● Problem requirements: Go through the material and copy each line that includes "article".
○ ○ ○ ○ ○ ○ ○
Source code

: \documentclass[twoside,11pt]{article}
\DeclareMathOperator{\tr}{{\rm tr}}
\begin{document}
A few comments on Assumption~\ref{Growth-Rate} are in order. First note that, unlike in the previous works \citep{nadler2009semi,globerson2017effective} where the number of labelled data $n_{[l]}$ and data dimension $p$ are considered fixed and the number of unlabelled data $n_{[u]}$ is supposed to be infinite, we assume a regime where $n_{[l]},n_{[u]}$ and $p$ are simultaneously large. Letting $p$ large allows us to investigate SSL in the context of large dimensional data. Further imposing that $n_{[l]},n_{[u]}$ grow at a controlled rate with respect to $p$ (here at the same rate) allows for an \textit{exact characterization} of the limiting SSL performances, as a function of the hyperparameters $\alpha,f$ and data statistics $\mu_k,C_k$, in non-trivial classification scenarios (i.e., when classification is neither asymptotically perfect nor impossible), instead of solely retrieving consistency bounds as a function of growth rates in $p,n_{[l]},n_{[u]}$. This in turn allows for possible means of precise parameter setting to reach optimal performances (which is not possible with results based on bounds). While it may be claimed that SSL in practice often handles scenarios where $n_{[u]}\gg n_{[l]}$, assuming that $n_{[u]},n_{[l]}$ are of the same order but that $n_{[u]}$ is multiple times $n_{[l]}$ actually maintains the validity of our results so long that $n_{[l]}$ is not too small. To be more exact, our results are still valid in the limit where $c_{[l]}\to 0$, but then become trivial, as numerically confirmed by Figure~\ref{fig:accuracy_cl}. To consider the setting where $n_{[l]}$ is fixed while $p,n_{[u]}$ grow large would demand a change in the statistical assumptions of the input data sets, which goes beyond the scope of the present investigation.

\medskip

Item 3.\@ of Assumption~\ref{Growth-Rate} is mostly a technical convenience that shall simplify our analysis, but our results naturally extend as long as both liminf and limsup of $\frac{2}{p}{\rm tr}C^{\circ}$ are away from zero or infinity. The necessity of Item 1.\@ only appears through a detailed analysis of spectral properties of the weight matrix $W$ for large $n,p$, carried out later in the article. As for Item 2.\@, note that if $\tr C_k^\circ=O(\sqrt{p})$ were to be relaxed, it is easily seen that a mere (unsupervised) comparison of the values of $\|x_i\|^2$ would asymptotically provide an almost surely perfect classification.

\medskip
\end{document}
○ ○ ○ ○ ○ ○ ○
● Response to the task:
: \documentclass[twoside,11pt]{article}
Item 3.\@ of Assumption~\ref{Growth-Rate} is mostly a technical convenience that shall simplify our analysis, but our results naturally extend as long as both liminf and limsup of $\frac{2}{p}{\rm tr}C^{\circ}$ are away from zero or infinity. The necessity of Item 1.\@ only appears through a detailed analysis of spectral properties of the weight matrix $W$ for large $n,p$, carried out later in the article. As for Item 2.\@, note that if $\tr C_k^\circ=O(\sqrt{p})$ were to be relaxed, it is easily seen that a mere (unsupervised) comparison of the values of $\|x_i\|^2$ would asymptotically provide an almost surely perfect classification.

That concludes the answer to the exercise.